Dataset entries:
◇ ◇ ◇ ◇ ◇
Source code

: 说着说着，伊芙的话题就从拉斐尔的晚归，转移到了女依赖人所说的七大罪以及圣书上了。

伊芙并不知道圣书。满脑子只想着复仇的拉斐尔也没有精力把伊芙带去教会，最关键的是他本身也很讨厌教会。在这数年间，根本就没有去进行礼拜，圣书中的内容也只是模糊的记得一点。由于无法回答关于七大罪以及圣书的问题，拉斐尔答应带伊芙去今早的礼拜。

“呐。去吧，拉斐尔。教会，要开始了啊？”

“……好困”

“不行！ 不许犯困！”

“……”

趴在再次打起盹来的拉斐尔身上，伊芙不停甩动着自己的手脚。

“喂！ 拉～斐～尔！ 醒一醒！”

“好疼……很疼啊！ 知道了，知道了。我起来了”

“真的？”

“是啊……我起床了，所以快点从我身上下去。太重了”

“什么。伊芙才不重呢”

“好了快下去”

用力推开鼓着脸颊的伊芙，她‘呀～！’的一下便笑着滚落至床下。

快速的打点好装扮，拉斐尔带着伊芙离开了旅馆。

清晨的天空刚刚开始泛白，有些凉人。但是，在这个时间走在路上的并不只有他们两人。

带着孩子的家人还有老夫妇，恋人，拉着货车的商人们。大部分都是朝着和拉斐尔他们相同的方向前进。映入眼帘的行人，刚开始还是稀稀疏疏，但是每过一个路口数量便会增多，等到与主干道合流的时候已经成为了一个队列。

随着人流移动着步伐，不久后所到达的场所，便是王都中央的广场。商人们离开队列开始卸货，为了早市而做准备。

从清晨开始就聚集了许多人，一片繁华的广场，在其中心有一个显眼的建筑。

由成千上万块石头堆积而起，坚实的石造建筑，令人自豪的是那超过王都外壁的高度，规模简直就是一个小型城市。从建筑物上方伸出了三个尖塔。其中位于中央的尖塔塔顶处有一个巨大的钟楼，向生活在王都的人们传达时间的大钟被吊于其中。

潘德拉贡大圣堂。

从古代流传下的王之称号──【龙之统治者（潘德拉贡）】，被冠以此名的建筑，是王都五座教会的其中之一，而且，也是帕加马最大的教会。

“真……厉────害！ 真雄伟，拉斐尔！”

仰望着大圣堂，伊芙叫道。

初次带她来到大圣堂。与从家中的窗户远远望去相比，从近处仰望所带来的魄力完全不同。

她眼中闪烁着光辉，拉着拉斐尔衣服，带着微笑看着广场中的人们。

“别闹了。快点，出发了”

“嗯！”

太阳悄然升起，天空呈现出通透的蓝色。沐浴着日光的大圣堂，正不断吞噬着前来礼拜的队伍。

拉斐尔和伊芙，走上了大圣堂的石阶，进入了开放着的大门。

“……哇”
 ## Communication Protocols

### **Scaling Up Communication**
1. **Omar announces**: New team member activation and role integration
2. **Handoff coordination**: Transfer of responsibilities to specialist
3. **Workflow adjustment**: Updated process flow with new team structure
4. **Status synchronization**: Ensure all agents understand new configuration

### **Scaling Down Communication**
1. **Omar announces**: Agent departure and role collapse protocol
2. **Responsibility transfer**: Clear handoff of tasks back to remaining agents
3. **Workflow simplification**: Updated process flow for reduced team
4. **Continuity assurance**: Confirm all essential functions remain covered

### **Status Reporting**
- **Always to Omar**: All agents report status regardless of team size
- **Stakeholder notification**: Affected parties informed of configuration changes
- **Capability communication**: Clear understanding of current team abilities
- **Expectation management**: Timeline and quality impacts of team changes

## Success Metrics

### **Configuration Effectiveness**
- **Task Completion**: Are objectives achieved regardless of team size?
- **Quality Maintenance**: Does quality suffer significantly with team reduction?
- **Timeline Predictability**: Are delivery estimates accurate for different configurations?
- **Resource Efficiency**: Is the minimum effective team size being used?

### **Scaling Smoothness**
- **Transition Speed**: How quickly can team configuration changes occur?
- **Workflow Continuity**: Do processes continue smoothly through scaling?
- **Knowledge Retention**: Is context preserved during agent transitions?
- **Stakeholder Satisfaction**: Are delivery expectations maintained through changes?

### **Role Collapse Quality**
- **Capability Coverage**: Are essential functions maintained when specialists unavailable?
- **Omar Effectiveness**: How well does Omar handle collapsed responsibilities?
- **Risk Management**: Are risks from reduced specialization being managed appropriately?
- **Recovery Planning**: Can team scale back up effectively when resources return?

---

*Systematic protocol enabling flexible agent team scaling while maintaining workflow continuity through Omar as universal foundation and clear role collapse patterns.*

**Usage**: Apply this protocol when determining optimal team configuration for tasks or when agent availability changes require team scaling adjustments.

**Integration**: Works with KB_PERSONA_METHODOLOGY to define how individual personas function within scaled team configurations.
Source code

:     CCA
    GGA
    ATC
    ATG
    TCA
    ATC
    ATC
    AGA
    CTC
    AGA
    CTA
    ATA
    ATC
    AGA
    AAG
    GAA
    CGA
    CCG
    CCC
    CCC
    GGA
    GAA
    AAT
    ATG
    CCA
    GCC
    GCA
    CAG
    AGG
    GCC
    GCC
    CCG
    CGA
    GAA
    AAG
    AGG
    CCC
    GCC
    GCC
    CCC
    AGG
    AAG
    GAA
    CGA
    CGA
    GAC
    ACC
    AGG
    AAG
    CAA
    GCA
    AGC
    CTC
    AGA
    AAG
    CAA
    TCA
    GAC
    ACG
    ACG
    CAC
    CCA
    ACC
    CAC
◇ ◇ ◇ ◇ ◇
*Exercise requirements*
Each entry above is to be quoted exactly.

*The answer*
Source code

: 说着说着，伊芙的话题就从拉斐尔的晚归，转移到了女依赖人所说的七大罪以及圣书上了。

伊芙并不知道圣书。满脑子只想着复仇的拉斐尔也没有精力把伊芙带去教会，最关键的是他本身也很讨厌教会。在这数年间，根本就没有去进行礼拜，圣书中的内容也只是模糊的记得一点。由于无法回答关于七大罪以及圣书的问题，拉斐尔答应带伊芙去今早的礼拜。

“呐。去吧，拉斐尔。教会，要开始了啊？”

“……好困”

“不行！ 不许犯困！”

“……”

趴在再次打起盹来的拉斐尔身上，伊芙不停甩动着自己的手脚。

“喂！ 拉～斐～尔！ 醒一醒！”

“好疼……很疼啊！ 知道了，知道了。我起来了”

“真的？”

“是啊……我起床了，所以快点从我身上下去。太重了”

“什么。伊芙才不重呢”

“好了快下去”

用力推开鼓着脸颊的伊芙，她‘呀～！’的一下便笑着滚落至床下。

快速的打点好装扮，拉斐尔带着伊芙离开了旅馆。

清晨的天空刚刚开始泛白，有些凉人。但是，在这个时间走在路上的并不只有他们两人。

带着孩子的家人还有老夫妇，恋人，拉着货车的商人们。大部分都是朝着和拉斐尔他们相同的方向前进。映入眼帘的行人，刚开始还是稀稀疏疏，但是每过一个路口数量便会增多，等到与主干道合流的时候已经成为了一个队列。

随着人流移动着步伐，不久后所到达的场所，便是王都中央的广场。商人们离开队列开始卸货，为了早市而做准备。

从清晨开始就聚集了许多人，一片繁华的广场，在其中心有一个显眼的建筑。

由成千上万块石头堆积而起，坚实的石造建筑，令人自豪的是那超过王都外壁的高度，规模简直就是一个小型城市。从建筑物上方伸出了三个尖塔。其中位于中央的尖塔塔顶处有一个巨大的钟楼，向生活在王都的人们传达时间的大钟被吊于其中。

潘德拉贡大圣堂。

从古代流传下的王之称号──【龙之统治者（潘德拉贡）】，被冠以此名的建筑，是王都五座教会的其中之一，而且，也是帕加马最大的教会。

“真……厉────害！ 真雄伟，拉斐尔！”

仰望着大圣堂，伊芙叫道。

初次带她来到大圣堂。与从家中的窗户远远望去相比，从近处仰望所带来的魄力完全不同。

她眼中闪烁着光辉，拉着拉斐尔衣服，带着微笑看着广场中的人们。

“别闹了。快点，出发了”

“嗯！”

太阳悄然升起，天空呈现出通透的蓝色。沐浴着日光的大圣堂，正不断吞噬着前来礼拜的队伍。

拉斐尔和伊芙，走上了大圣堂的石阶，进入了开放着的大门。

“……哇”
 ## Communication Protocols

### **Scaling Up Communication**
1. **Omar announces**: New team member activation and role integration
2. **Handoff coordination**: Transfer of responsibilities to specialist
3. **Workflow adjustment**: Updated process flow with new team structure
4. **Status synchronization**: Ensure all agents understand new configuration

### **Scaling Down Communication**
1. **Omar announces**: Agent departure and role collapse protocol
2. **Responsibility transfer**: Clear handoff of tasks back to remaining agents
3. **Workflow simplification**: Updated process flow for reduced team
4. **Continuity assurance**: Confirm all essential functions remain covered

### **Status Reporting**
- **Always to Omar**: All agents report status regardless of team size
- **Stakeholder notification**: Affected parties informed of configuration changes
- **Capability communication**: Clear understanding of current team abilities
- **Expectation management**: Timeline and quality impacts of team changes

## Success Metrics

### **Configuration Effectiveness**
- **Task Completion**: Are objectives achieved regardless of team size?
- **Quality Maintenance**: Does quality suffer significantly with team reduction?
- **Timeline Predictability**: Are delivery estimates accurate for different configurations?
- **Resource Efficiency**: Is the minimum effective team size being used?

### **Scaling Smoothness**
- **Transition Speed**: How quickly can team configuration changes occur?
- **Workflow Continuity**: Do processes continue smoothly through scaling?
- **Knowledge Retention**: Is context preserved during agent transitions?
- **Stakeholder Satisfaction**: Are delivery expectations maintained through changes?

### **Role Collapse Quality**
- **Capability Coverage**: Are essential functions maintained when specialists unavailable?
- **Omar Effectiveness**: How well does Omar handle collapsed responsibilities?
- **Risk Management**: Are risks from reduced specialization being managed appropriately?
- **Recovery Planning**: Can team scale back up effectively when resources return?

---

*Systematic protocol enabling flexible agent team scaling while maintaining workflow continuity through Omar as universal foundation and clear role collapse patterns.*

**Usage**: Apply this protocol when determining optimal team configuration for tasks or when agent availability changes require team scaling adjustments.

**Integration**: Works with KB_PERSONA_METHODOLOGY to define how individual personas function within scaled team configurations.
Source code

:     CCA
    GGA
    ATC
    ATG
    TCA
    ATC
    ATC
    AGA
    CTC
    AGA
    CTA
    ATA
    ATC
    AGA
    AAG
    GAA
    CGA
    CCG
    CCC
    CCC
    GGA
    GAA
    AAT
    ATG
    CCA
    GCC
    GCA
    CAG
    AGG
    GCC
    GCC
    CCG
    CGA
    GAA
    AAG
    AGG
    CCC
    GCC
    GCC
    CCC
    AGG
    AAG
    GAA
    CGA
    CGA
    GAC
    ACC
    AGG
    AAG
    CAA
    GCA
    AGC
    CTC
    AGA
    AAG
    CAA
    TCA
    GAC
    ACG
    ACG
    CAC
    CCA
    ACC
    CAC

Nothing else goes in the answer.